In 1872 Greeley’s life came to a sad and bitter end. During his campaign for the presidency Republicans had ridiculed him for his clothes, shambling gait, and absent-minded manner and portrayed him as a traitor (for his earlier criticisms of President Lincoln), a fool, an ignoramus, and a crank, weak in judgment and nerve. He was pilloried in merciless cartoons by Thomas Nast and others. Grant won the election in a landslide, with Greeley victorious in only six border and Southern states. He described himself as the “worst beaten man who ever ran for high office.” While he was campaigning, his colleague at the Tribune, Whitelaw Reid, stripped him of his editorial powers. Just before the election his wife died. The combined effect of these disasters led to a complete physical and mental breakdown. He died soon afterwards.

Death

Greeley’s funeral, led by Chapin at the Church of the Divine Paternity on December 4th, was attended by many notables, including the president, vice president, members of the cabinet, the mayor, and three governors. On that occasion, and since that time, Greeley has been remembered as his country’s greatest newspaper editor, an outstanding popular educator, and a notable champion of the downtrodden and dispossessed.

Sources

There are Greeley papers at the Library of Congress and at the New York Public Library. Greeley was a prolific writer: besides his newspaper articles he wrote a number of books, including Hints Toward Reforms (1850), Glances at Europe (1851), A History of the Struggle for Slavery Extension or Restriction in the United States (1856), An Overland Journey, from New York to San Francisco in the Summer of 1859 (1860), The American Conflict, 2 vols. (1864 and 1866), and What I Know of Farming (1871). Along with Thomas J. Sawyer and Octavius Brooks Frothingham he contributed to The religious aspects of the age, with a glance at the church of the present and the church of the future, being addresses delivered at the anniversary of the Young Men’s Christian Union of New York (1858). For a detailed bibliography consult Suzanne Schulze, Horace Greeley: A Bio-Bibliography (1992).
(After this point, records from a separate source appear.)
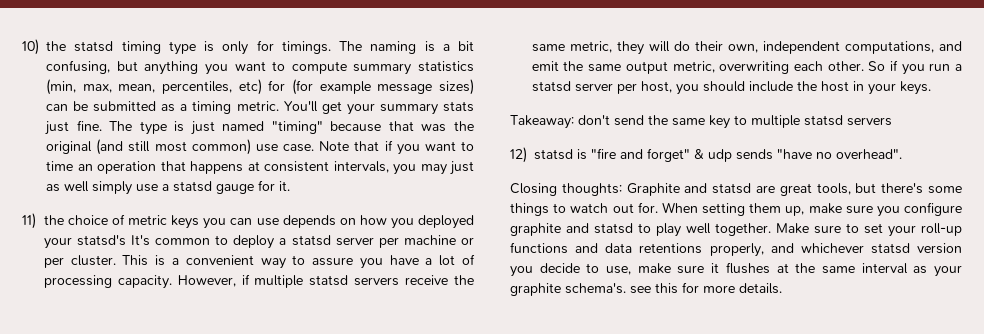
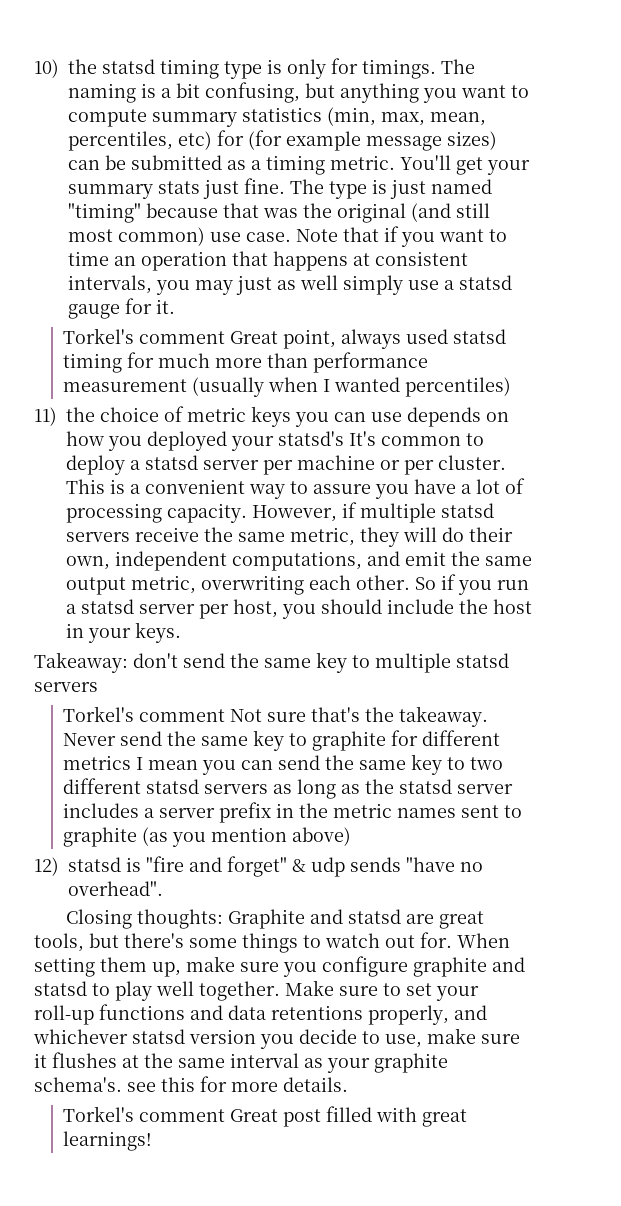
(290, 186) none -> [63,328,507,349] [63,352,429,373] [63,377,512,397] // Torkel's comment Great point, always used statsd timing for much more than performance measurement (usually when I wanted percentiles)
(892, 121) none -> [63,706,489,727] [63,730,501,751] [63,754,504,775] [63,778,514,799] [63,802,523,823] [63,827,352,847] // Torkel's comment Not sure that's the takeaway. Never send the same key to graphite for different metrics I mean you can send the same key to two different statsd servers as long as the statsd server includes a server prefix in the metric names sent to graphite (as you mention above)
(782, 288) none -> [63,1106,468,1127] [63,1131,153,1151] // Torkel's comment Great post filled with great learnings!

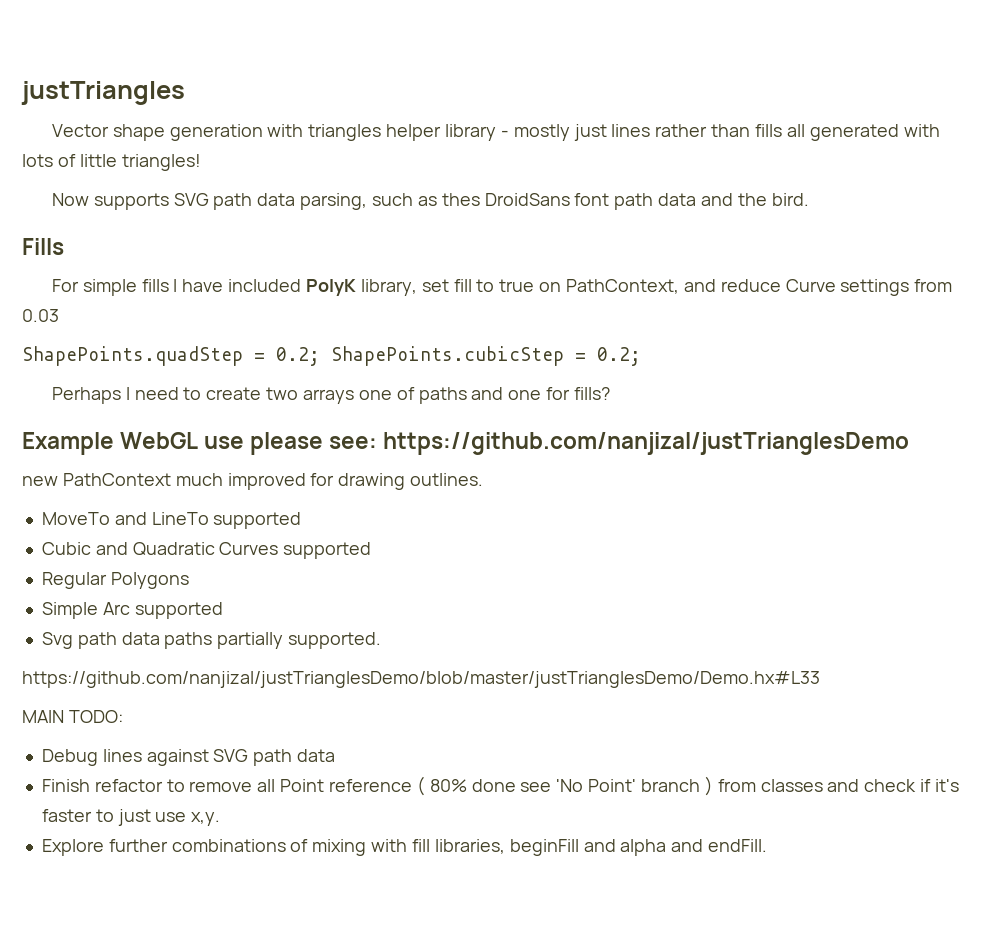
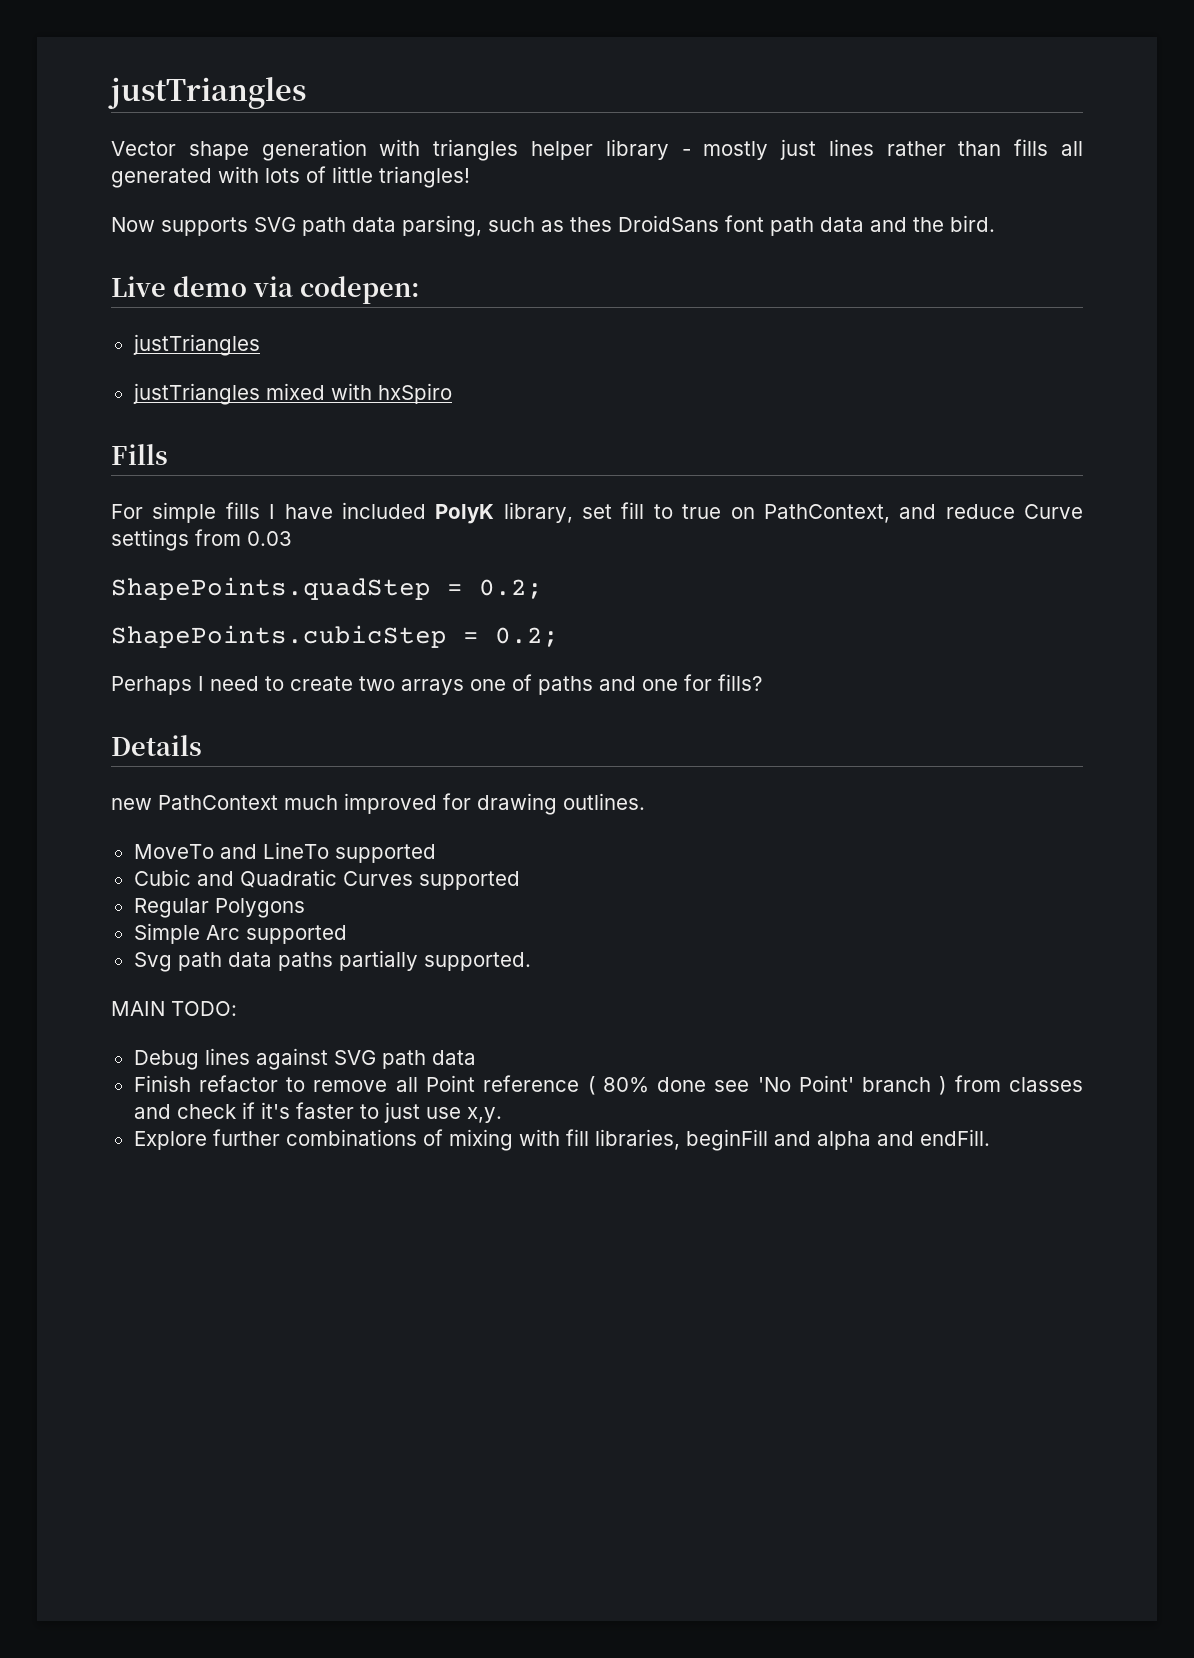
(809, 199) none -> [111,276,420,304] [132,334,260,356] [132,383,452,405] // Live demo via codepen: // justTriangles // justTriangles mixed with hxSpiro
(320, 356) none -> (543, 589) //
[22,432,910,455] Example WebGL use please see: https://github.com/nanjizal/justTrianglesDemo -> [111,735,202,756] Details
[22,671,820,688] // https://github.com/nanjizal/justTrianglesDemo/blob/master/justTrianglesDemo/Demo.hx#L33 -> (531, 961) none

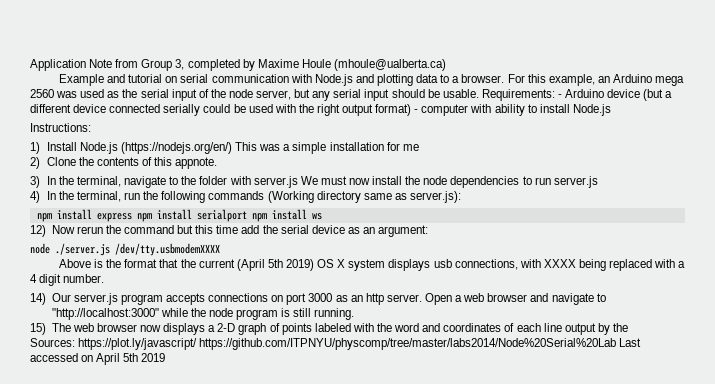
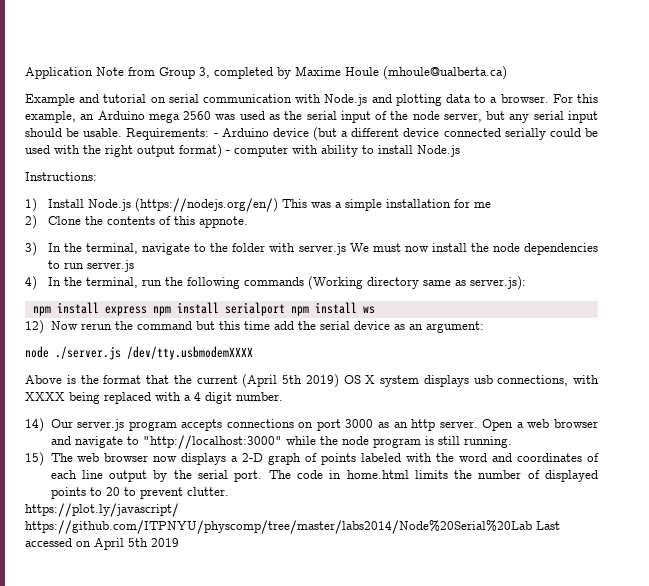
[30,338,75,347] // Sources: -> [198,470,598,482] [50,487,229,499] serial port. The code in home.html limits the number of displayed points to 20 to prevent clutter. //

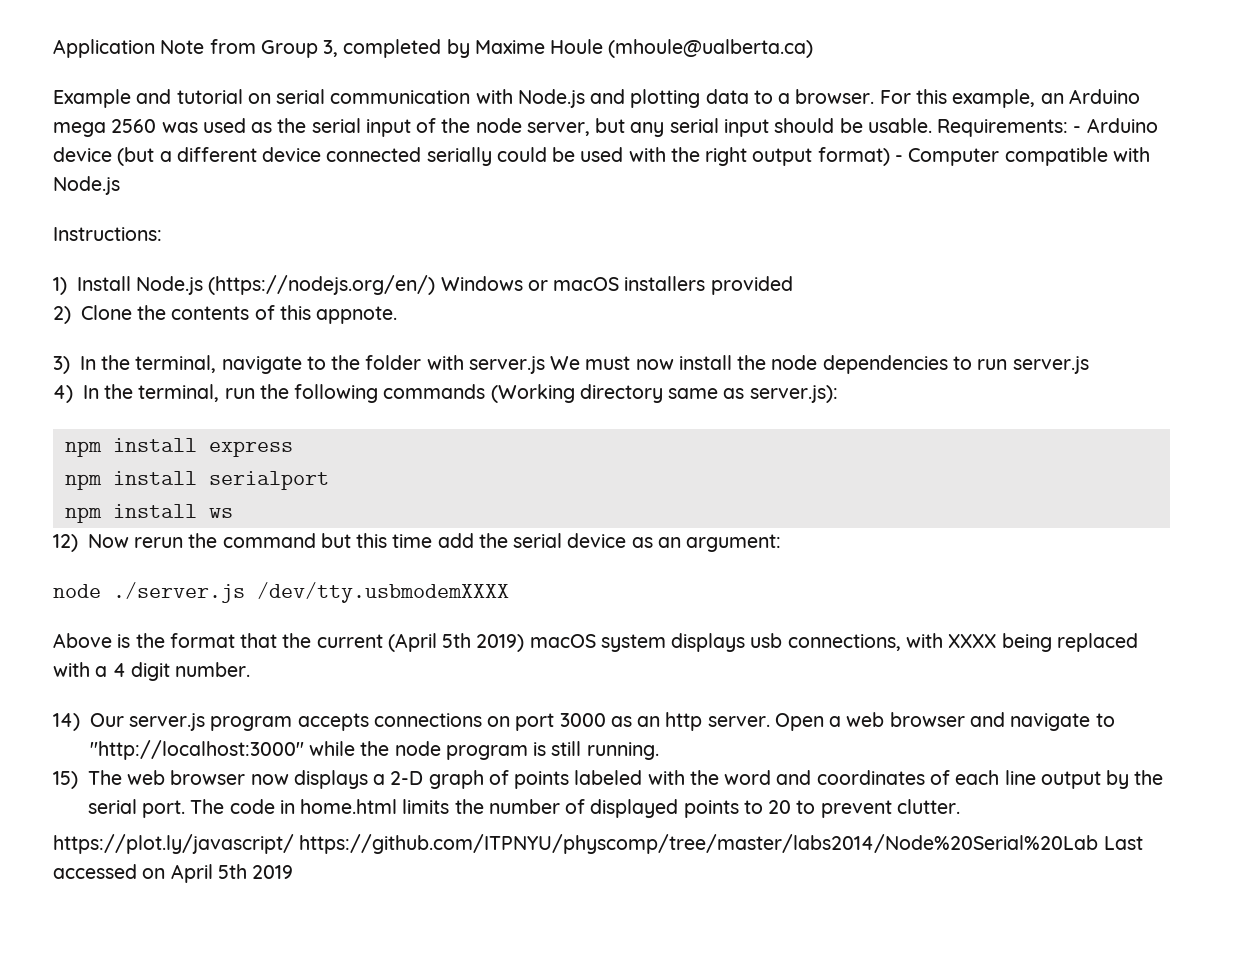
[234,145,413,157] computer with ability to install -> [908,147,1150,166] Computer compatible with
[281,199,491,211] This was a simple installation for me -> [440,276,793,295] Windows or macOS installers provided
(147, 311) none -> (293, 449) //
(285, 309) none -> (329, 480) //
[343,375,376,384] OS X -> [529,634,596,648] macOS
Greeley wrote a great autobiography, Reflections of a Busy Life (1873, reissued 1971). There have been numerous biographies. Among these are James Parton, The Life of Horace Greeley (1855); L. D. Ingersoll, The Life of Horace Greeley (1873); William Harlan Hale, Horace Greeley: Voice of the People (1950); and Erik S. Lunde, Horace Greeley (1981). There are biographical entries in standard reference works: by Allan Nevins in Dictionary of American Biography (1931) and by Eric S. Lunde in American National Biography (1999). For material on Greeley’s relations with Universalists and Transcendentalists see Russell Miller, The Larger Hope, 2 vols. (1979 and 1985); Charles A. Howe, “Under Orders from No Man: Universalist Women Ministers Before the Civil War” and “Not Hell, But Hope,” The John Murray Distinguished Lectures, 1987-1991, Murray Grove Association (1991); Richard Eddy, The Life of Thomas J. Sawyer and of Caroline M. Sawyer (1900); Lindsay Swift, Brook Farm (1961); Perry Miller, The Raven and the Whale (1956); Henry Seidel Canby, Thoreau (1958); and Laurie James, Men, Women, and Margaret Fuller (1990).